╔══
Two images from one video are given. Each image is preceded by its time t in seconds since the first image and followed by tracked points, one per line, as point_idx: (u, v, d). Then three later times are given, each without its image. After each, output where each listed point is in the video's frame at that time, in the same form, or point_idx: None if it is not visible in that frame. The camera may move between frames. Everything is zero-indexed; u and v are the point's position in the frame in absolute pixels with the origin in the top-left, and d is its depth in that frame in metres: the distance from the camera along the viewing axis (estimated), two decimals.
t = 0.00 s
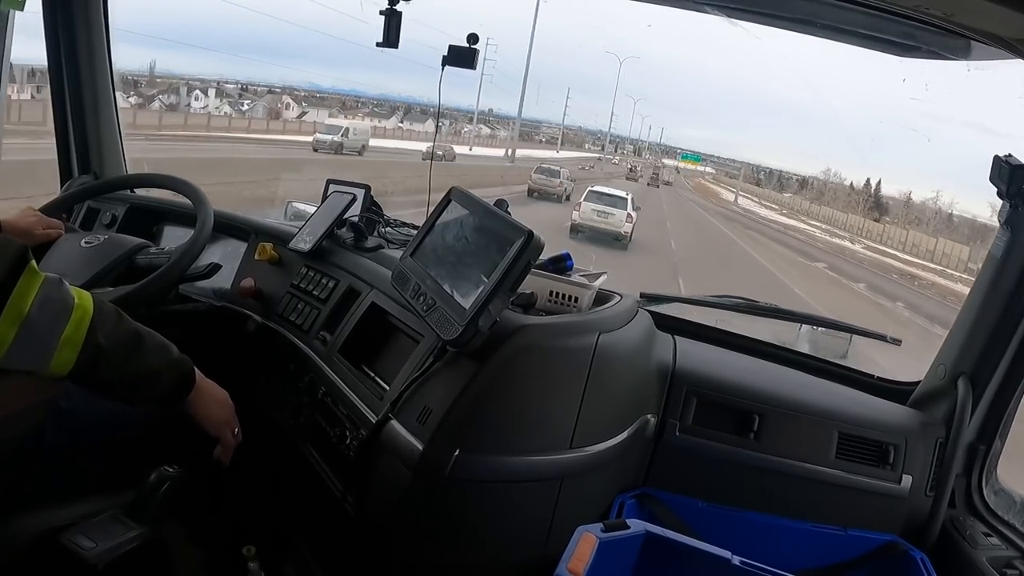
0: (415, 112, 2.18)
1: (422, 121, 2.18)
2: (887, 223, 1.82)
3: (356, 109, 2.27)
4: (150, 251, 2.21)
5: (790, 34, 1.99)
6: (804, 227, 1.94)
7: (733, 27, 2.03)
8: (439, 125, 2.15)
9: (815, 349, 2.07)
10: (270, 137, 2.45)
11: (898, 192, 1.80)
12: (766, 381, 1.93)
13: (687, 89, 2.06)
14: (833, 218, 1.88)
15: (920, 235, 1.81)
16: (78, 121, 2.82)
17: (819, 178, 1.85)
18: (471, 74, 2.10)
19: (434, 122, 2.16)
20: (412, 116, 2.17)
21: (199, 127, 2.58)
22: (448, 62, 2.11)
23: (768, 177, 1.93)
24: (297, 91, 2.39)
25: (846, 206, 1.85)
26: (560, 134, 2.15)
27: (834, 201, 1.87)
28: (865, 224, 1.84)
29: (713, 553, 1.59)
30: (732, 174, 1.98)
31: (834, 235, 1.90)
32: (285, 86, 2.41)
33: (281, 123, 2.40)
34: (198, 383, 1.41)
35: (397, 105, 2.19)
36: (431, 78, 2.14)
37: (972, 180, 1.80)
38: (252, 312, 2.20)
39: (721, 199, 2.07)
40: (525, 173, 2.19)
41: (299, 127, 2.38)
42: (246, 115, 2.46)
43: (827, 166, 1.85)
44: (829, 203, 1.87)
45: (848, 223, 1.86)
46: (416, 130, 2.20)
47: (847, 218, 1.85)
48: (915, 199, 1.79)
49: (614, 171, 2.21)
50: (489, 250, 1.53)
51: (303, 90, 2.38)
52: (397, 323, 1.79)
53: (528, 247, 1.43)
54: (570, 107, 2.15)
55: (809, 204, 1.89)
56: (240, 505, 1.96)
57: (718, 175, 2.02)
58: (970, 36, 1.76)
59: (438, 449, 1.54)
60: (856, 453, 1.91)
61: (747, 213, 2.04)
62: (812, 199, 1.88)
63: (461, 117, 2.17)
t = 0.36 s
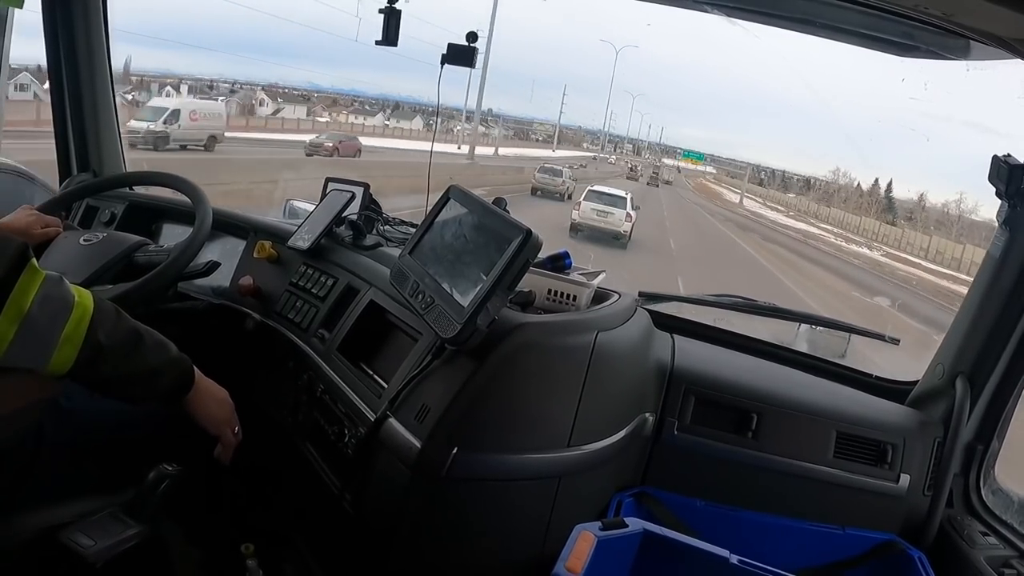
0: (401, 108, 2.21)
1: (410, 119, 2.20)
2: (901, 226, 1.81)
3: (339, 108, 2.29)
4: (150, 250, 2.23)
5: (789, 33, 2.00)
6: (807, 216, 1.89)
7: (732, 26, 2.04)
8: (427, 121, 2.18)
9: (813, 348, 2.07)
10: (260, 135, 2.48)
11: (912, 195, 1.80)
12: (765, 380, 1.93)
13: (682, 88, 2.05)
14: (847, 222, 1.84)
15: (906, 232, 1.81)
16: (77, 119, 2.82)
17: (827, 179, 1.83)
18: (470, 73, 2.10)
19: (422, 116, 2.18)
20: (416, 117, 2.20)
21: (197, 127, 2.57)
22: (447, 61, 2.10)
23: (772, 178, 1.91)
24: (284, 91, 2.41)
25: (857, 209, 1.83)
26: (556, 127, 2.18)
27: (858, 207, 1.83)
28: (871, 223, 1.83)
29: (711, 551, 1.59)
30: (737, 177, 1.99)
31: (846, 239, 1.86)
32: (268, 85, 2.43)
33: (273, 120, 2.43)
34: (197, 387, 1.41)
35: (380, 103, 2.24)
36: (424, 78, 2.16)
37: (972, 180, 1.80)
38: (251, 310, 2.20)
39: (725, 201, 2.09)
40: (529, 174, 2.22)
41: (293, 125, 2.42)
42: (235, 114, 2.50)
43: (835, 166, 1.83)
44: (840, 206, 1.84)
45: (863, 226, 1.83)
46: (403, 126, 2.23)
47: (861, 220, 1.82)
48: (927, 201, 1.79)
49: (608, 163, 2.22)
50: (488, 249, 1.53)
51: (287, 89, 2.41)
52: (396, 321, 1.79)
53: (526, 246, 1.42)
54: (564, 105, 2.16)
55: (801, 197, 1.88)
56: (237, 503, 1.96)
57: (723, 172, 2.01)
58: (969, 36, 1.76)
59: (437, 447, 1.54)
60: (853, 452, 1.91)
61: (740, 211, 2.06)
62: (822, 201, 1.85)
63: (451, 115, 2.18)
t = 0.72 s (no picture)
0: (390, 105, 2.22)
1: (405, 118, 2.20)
2: (909, 227, 1.82)
3: (324, 105, 2.35)
4: (147, 254, 2.19)
5: (787, 34, 2.00)
6: (811, 219, 1.91)
7: (731, 27, 2.04)
8: (425, 122, 2.18)
9: (814, 349, 2.07)
10: (259, 132, 2.55)
11: (925, 196, 1.80)
12: (765, 382, 1.93)
13: (684, 87, 2.06)
14: (857, 223, 1.84)
15: (917, 234, 1.81)
16: (76, 121, 2.81)
17: (838, 182, 1.82)
18: (472, 74, 2.09)
19: (412, 113, 2.18)
20: (419, 119, 2.19)
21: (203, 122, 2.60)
22: (448, 63, 2.09)
23: (773, 176, 1.91)
24: (275, 90, 2.43)
25: (869, 210, 1.83)
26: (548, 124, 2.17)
27: (871, 209, 1.83)
28: (889, 227, 1.83)
29: (711, 553, 1.59)
30: (742, 176, 1.98)
31: (864, 245, 1.86)
32: (256, 83, 2.44)
33: (268, 116, 2.50)
34: (198, 389, 1.41)
35: (366, 99, 2.25)
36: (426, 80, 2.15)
37: (971, 181, 1.80)
38: (250, 313, 2.20)
39: (739, 208, 2.07)
40: (532, 173, 2.23)
41: (289, 123, 2.46)
42: (232, 112, 2.54)
43: (843, 166, 1.83)
44: (850, 207, 1.84)
45: (878, 230, 1.84)
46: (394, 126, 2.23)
47: (879, 223, 1.83)
48: (938, 201, 1.79)
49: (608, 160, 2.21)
50: (488, 252, 1.52)
51: (279, 90, 2.42)
52: (396, 324, 1.78)
53: (526, 249, 1.42)
54: (565, 105, 2.16)
55: (804, 198, 1.89)
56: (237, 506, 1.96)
57: (727, 172, 2.00)
58: (968, 37, 1.76)
59: (437, 450, 1.54)
60: (853, 454, 1.91)
61: (742, 210, 2.06)
62: (832, 203, 1.85)
63: (438, 112, 2.16)
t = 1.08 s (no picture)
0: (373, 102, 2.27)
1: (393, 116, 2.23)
2: (926, 232, 1.81)
3: (305, 101, 2.37)
4: (147, 250, 2.21)
5: (787, 32, 1.99)
6: (825, 225, 1.89)
7: (730, 25, 2.04)
8: (416, 120, 2.20)
9: (812, 346, 2.07)
10: (240, 130, 2.56)
11: (940, 199, 1.80)
12: (763, 379, 1.93)
13: (688, 88, 2.06)
14: (873, 226, 1.82)
15: (910, 232, 1.81)
16: (75, 118, 2.81)
17: (848, 185, 1.82)
18: (468, 71, 2.09)
19: (396, 109, 2.22)
20: (415, 117, 2.18)
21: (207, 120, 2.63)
22: (445, 61, 2.10)
23: (777, 177, 1.91)
24: (257, 87, 2.43)
25: (872, 210, 1.81)
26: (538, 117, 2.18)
27: (890, 214, 1.81)
28: (909, 233, 1.81)
29: (709, 550, 1.59)
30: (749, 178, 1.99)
31: (883, 251, 1.84)
32: (240, 81, 2.46)
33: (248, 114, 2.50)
34: (197, 383, 1.41)
35: (347, 96, 2.28)
36: (415, 78, 2.16)
37: (971, 178, 1.80)
38: (249, 309, 2.20)
39: (746, 211, 2.07)
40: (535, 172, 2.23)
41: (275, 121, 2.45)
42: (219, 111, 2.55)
43: (849, 168, 1.82)
44: (862, 209, 1.82)
45: (897, 236, 1.82)
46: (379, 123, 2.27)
47: (896, 229, 1.81)
48: (953, 203, 1.80)
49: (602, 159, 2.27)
50: (486, 249, 1.52)
51: (257, 87, 2.43)
52: (394, 320, 1.79)
53: (524, 245, 1.42)
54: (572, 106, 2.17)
55: (807, 198, 1.89)
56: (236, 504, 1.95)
57: (732, 172, 2.02)
58: (968, 35, 1.76)
59: (436, 446, 1.54)
60: (851, 451, 1.91)
61: (746, 209, 2.07)
62: (839, 203, 1.85)
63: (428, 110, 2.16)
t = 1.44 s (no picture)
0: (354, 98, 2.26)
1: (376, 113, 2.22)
2: (946, 235, 1.84)
3: (287, 97, 2.45)
4: (142, 253, 2.17)
5: (787, 30, 1.99)
6: (834, 228, 1.88)
7: (729, 24, 2.04)
8: (404, 118, 2.19)
9: (812, 344, 2.07)
10: (235, 128, 2.59)
11: (954, 201, 1.82)
12: (763, 377, 1.94)
13: (688, 88, 2.09)
14: (886, 229, 1.82)
15: (916, 230, 1.81)
16: (74, 117, 2.82)
17: (855, 186, 1.83)
18: (467, 70, 2.09)
19: (381, 106, 2.22)
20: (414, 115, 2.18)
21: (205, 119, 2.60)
22: (443, 58, 2.10)
23: (779, 177, 1.91)
24: (243, 85, 2.48)
25: (870, 207, 1.82)
26: (526, 112, 2.20)
27: (901, 213, 1.81)
28: (929, 236, 1.82)
29: (709, 549, 1.60)
30: (759, 177, 1.96)
31: (906, 258, 1.85)
32: (224, 78, 2.51)
33: (240, 111, 2.54)
34: (197, 384, 1.42)
35: (333, 94, 2.30)
36: (400, 75, 2.19)
37: (970, 176, 1.81)
38: (249, 308, 2.21)
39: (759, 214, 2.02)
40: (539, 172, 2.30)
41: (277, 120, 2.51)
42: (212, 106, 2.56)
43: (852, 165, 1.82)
44: (870, 211, 1.82)
45: (920, 242, 1.83)
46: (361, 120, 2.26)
47: (914, 232, 1.81)
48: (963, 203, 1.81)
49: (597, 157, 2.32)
50: (485, 247, 1.52)
51: (241, 85, 2.49)
52: (393, 319, 1.79)
53: (524, 244, 1.42)
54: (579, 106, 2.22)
55: (815, 200, 1.88)
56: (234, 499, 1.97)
57: (735, 173, 2.00)
58: (968, 33, 1.76)
59: (435, 445, 1.55)
60: (850, 448, 1.91)
61: (754, 210, 2.03)
62: (848, 204, 1.84)
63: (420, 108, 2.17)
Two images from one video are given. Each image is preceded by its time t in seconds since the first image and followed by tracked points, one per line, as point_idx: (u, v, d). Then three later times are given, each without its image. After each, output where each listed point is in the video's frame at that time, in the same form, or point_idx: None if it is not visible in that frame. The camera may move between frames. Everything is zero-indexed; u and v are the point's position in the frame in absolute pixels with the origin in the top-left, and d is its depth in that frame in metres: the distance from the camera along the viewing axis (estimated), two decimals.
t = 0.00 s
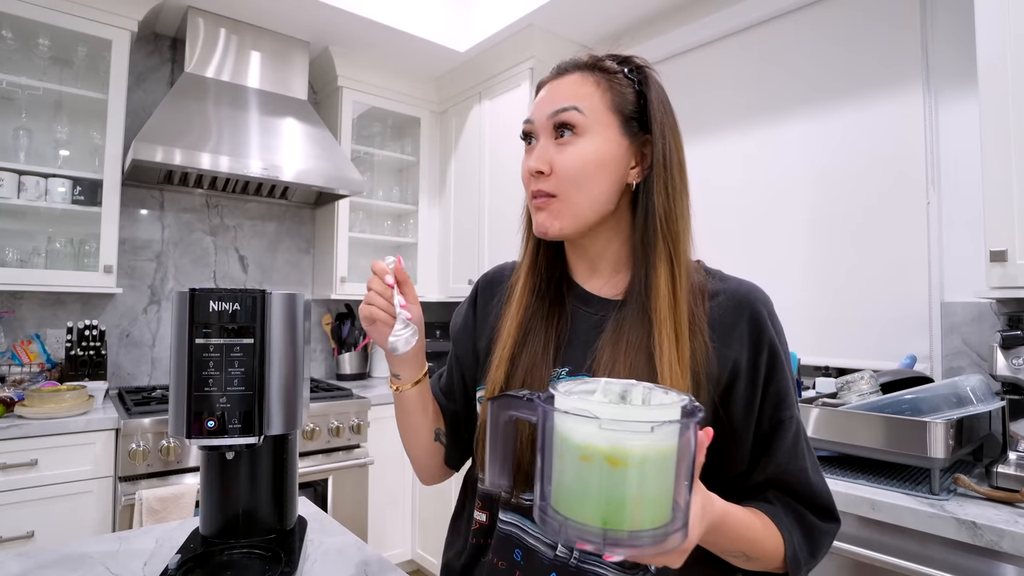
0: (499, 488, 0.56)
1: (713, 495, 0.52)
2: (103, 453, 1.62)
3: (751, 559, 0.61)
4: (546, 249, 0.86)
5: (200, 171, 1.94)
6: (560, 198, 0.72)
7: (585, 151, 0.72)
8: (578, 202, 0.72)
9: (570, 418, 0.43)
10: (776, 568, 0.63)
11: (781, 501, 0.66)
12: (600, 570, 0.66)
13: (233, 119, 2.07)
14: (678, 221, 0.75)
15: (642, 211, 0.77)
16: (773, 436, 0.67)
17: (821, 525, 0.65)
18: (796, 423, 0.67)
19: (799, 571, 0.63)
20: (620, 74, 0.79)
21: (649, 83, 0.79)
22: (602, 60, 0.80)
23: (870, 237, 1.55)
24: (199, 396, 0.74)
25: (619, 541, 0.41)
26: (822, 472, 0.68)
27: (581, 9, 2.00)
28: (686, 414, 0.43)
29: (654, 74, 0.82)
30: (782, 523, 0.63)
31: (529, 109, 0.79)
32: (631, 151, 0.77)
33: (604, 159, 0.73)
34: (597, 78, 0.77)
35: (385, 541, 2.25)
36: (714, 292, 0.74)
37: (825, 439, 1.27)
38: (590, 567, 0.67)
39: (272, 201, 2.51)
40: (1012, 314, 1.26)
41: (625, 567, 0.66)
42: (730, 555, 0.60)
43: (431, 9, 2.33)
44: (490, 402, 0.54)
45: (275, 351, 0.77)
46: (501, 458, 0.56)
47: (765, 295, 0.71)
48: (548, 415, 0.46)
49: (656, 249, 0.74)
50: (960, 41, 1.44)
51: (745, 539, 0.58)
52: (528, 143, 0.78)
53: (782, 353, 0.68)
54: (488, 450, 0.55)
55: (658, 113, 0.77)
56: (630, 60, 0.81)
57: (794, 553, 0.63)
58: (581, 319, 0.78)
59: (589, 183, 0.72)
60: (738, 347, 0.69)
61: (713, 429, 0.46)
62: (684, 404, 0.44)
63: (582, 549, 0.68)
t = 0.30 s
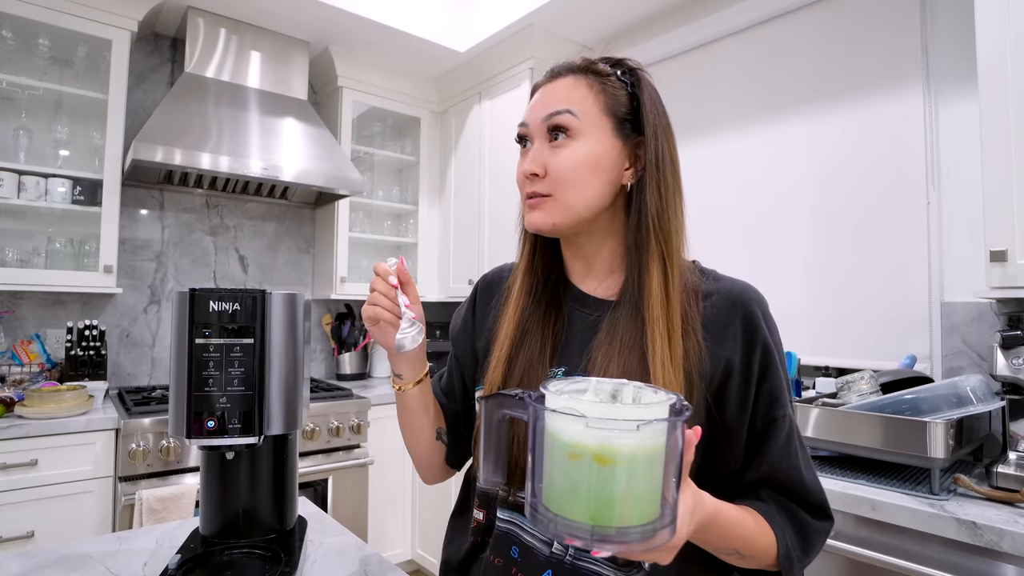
╚══
▶ [Work instruction]:
Lines to set down from above: the line with "52: (396, 321, 1.79)", the line with "0: (390, 105, 2.22)", and every line between, each exactly as written.

▶ [Solution to this task]:
52: (396, 321, 1.79)
53: (526, 246, 1.42)
54: (564, 105, 2.16)
55: (801, 197, 1.88)
56: (237, 503, 1.96)
57: (723, 172, 2.01)
58: (969, 36, 1.76)
59: (437, 447, 1.54)
60: (853, 452, 1.91)
61: (740, 211, 2.06)
62: (822, 201, 1.85)
63: (451, 115, 2.18)
t = 0.72 s (no picture)
0: (390, 105, 2.22)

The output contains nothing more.